4) Pamela Anderson as Dana Scully, The X-Files

pamela scully.jpg

?Dear God. This is almost too horrible to contemplate, but whatever Pam Anderson has that keeps getting mistaken for sex appeal (I think the technical term is “humongous tits”) almost won her one of the key lead female roles in ’90s television (“You mean ASIDE from Baywatch?” Fuck you). Supposedly one of producers’ key complaints with Chris Carter’s choice of Scully, mousy little Gillian Anderson, was that she wasn’t sexy enough, which is ridiculous considering Gillian became a premier TV sex symbol as a result of her role. In this hot-blooded reporter’s opinion, it’s no contest. Casting the future Mrs. Anderson-Lee would have turned a seminal science fiction program into something odd and incongruous, suitable only for the most masochistic of cult audiences. Either that or it would have been incredibly stupid and formulaic and thus become a hit (we call this the Two and a Half Men route). Fortunately Fox stopped dicking around and picked the right Anderson, and we can all breathe a sigh of relief that just this once, breasts the size of mutant eggplants did not win the day.


3) Dan Akyroyd as Ford Prefect, The Hitchhiker’s Guide to the Galaxy

aykroyd prefect.jpg

?If this seems completely outlandish, remember that Hitchhiker’s had a long and weary history of development decades before the meh-inducing final product. In the early ’80s Ivan Reitman was actually originally attached to this project before being wooed away to Ghostbusters by Aykroyd, who was more interested in his own script than whatever they had to go on at the time (years later, something similar would happen with Men in Black, causing much understandable animosity between Douglas Adams and Hollywood). It’s unclear what that original Hitchhiker’s movie would have been but it almost certainly would have sucked, even in the ’80s, and Aykroyd doesn’t quite seem quirky and otherworldly enough to pull off Ford unless he was planning on doing him as a Conehead, so we can definitely file this under “for the best” with a lot of these. Including…

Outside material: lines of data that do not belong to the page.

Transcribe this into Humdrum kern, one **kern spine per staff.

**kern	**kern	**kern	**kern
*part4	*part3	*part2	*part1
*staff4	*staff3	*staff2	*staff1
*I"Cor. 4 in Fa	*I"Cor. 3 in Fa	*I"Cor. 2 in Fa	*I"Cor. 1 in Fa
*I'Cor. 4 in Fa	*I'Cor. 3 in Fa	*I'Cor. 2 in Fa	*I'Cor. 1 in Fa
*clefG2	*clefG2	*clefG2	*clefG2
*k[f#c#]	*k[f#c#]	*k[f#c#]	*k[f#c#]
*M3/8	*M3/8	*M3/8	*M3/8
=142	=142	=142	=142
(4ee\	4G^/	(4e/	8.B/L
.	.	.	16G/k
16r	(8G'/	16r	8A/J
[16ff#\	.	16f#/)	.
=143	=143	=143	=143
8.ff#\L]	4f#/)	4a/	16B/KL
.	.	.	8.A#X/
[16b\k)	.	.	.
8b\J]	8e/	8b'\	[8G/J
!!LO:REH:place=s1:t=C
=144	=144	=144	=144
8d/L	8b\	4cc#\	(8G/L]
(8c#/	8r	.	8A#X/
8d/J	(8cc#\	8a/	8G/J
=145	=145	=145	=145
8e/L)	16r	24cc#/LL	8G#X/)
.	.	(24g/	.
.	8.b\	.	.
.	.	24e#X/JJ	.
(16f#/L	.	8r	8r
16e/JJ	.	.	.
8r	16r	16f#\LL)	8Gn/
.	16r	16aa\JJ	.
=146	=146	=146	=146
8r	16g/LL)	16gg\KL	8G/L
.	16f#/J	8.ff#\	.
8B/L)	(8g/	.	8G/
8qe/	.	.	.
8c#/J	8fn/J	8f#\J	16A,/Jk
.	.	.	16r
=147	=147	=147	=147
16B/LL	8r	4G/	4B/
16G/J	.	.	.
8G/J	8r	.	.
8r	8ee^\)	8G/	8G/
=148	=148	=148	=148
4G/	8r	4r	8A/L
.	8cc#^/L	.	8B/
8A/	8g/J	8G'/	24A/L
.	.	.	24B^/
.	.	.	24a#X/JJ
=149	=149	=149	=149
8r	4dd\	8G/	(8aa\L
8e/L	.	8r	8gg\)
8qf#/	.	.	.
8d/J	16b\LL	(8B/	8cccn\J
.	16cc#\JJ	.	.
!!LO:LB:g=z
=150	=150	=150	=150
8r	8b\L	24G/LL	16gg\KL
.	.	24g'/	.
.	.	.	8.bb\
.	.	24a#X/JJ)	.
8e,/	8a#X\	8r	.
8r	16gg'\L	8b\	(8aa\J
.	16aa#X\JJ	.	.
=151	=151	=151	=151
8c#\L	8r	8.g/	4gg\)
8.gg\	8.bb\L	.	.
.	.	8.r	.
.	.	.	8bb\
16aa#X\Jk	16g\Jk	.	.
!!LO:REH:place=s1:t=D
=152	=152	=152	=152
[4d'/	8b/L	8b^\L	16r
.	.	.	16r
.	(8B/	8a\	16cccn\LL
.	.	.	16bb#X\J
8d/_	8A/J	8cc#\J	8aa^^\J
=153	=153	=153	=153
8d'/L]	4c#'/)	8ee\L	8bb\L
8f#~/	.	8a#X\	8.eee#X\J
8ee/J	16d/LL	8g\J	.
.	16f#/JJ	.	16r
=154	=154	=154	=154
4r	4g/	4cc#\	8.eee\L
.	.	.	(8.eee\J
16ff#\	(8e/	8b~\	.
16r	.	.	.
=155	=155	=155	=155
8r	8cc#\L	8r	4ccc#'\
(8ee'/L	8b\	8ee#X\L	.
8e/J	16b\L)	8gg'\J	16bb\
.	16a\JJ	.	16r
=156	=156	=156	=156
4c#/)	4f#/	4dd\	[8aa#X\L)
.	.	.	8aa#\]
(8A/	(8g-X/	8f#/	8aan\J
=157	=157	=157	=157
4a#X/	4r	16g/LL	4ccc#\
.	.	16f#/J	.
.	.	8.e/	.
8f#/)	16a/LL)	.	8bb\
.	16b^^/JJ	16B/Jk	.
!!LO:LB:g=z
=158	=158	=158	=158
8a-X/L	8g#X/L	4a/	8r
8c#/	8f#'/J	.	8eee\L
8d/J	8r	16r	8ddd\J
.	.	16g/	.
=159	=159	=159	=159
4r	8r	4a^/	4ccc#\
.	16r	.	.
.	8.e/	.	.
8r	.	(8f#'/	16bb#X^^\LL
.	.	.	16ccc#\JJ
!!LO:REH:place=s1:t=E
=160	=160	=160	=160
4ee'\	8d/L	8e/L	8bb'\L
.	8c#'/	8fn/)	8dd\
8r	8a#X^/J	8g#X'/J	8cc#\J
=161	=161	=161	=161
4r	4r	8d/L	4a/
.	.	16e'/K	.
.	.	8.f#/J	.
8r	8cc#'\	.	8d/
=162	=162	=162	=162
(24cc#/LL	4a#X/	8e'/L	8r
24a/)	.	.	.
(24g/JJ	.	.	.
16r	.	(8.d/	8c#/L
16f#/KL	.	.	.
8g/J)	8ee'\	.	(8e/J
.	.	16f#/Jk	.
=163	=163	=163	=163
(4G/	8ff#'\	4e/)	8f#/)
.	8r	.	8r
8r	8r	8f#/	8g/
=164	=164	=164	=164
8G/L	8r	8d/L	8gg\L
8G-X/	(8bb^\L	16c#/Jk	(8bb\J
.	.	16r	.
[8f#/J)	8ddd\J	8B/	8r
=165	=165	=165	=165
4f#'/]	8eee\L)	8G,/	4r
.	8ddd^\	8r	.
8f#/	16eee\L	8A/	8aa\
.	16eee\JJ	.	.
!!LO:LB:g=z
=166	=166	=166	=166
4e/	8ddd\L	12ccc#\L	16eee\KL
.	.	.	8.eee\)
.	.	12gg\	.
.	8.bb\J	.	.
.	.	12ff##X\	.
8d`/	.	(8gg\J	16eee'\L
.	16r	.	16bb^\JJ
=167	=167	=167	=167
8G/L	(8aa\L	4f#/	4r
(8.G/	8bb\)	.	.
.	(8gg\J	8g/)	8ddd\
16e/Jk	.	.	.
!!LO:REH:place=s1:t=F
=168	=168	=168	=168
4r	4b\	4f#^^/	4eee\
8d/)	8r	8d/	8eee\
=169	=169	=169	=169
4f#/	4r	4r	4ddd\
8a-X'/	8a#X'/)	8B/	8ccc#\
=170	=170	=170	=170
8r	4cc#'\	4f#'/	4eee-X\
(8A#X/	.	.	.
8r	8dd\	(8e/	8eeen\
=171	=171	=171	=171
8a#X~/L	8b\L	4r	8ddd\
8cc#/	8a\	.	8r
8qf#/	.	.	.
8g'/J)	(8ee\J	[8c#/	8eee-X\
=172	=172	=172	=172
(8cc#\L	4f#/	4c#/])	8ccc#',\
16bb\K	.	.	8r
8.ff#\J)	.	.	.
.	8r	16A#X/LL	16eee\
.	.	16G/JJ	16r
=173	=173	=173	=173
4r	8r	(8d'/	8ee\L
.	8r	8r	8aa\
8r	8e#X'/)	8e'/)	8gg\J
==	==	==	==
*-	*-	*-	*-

2) Robin Williams as Hagrid, Harry Potter and the Sorcerer’s Stone

1816398-robin_williams_jumanji_super.jpg

?I for one am heartily glad that this never came to pass, and I’m not even a huge Potter-buff. Williams was reportedly interested in “a couple of parts” in the first film and Warner Bros. certainly pushed for him to be Hagrid, probably giddy with excitement imagining the crinkly-faced comedian adorned in long hair reminiscent of his glory days in Jumanji. Fortunately for most sane human beings, J.K. Rowling declared that the production would use only British actors, singlehandedly saving/revitalizing the careers of anyone even remotely famous and British within a 500 km radius. This included good ol’ Robbie Coltrane, who, prior to this had starred in such mega-hits as Nuns on the Run and was probably looking for half-eaten kebabs at the bottom of a dumpster when they cast him (I keed, of course: he had appeared in two of the Brosnan Bond films and a well-received crime drama, Cracker).


1) Sean Connery as Gandalf, Lord of the Rings

sean-connery-gandalf.jpg

?The universe is a cruel and arbitrary place, and there is stauncher proof of this cruelty than the fact that history will probably record the shitty League of Extraordinary Gentlemen movie as Sean Connery’s last live-action performance (I don’t even want to think about Delgo). Hell, if I had been in charge, I would have jumped through whatever hoops necessary just to get the man on board. I’m not arguing that Ian McKellen shouldn’t have played his signature role, but this would have been a fuck of a way for Connery to go out, and also would have apparently netted him six figures and a 10-15 % cut of the entire worldwide box office, allowing him to launch himself into space in a capsule made entirely of diamonds or whatever for the rest of his life (not that he can’t do that already, of course). It also might have drawn in more Boomer-aged audience members less familiar with McKellen and other daunting aspects of Tolkien. However, Connery reportedly didn’t “get” the script and also wasn’t too keen on hanging out in New Zealand with Peter Jackson for 18 months, which is understandable. I just hope it was worth depriving humanity of a Bond vs. Dracula wizard duel.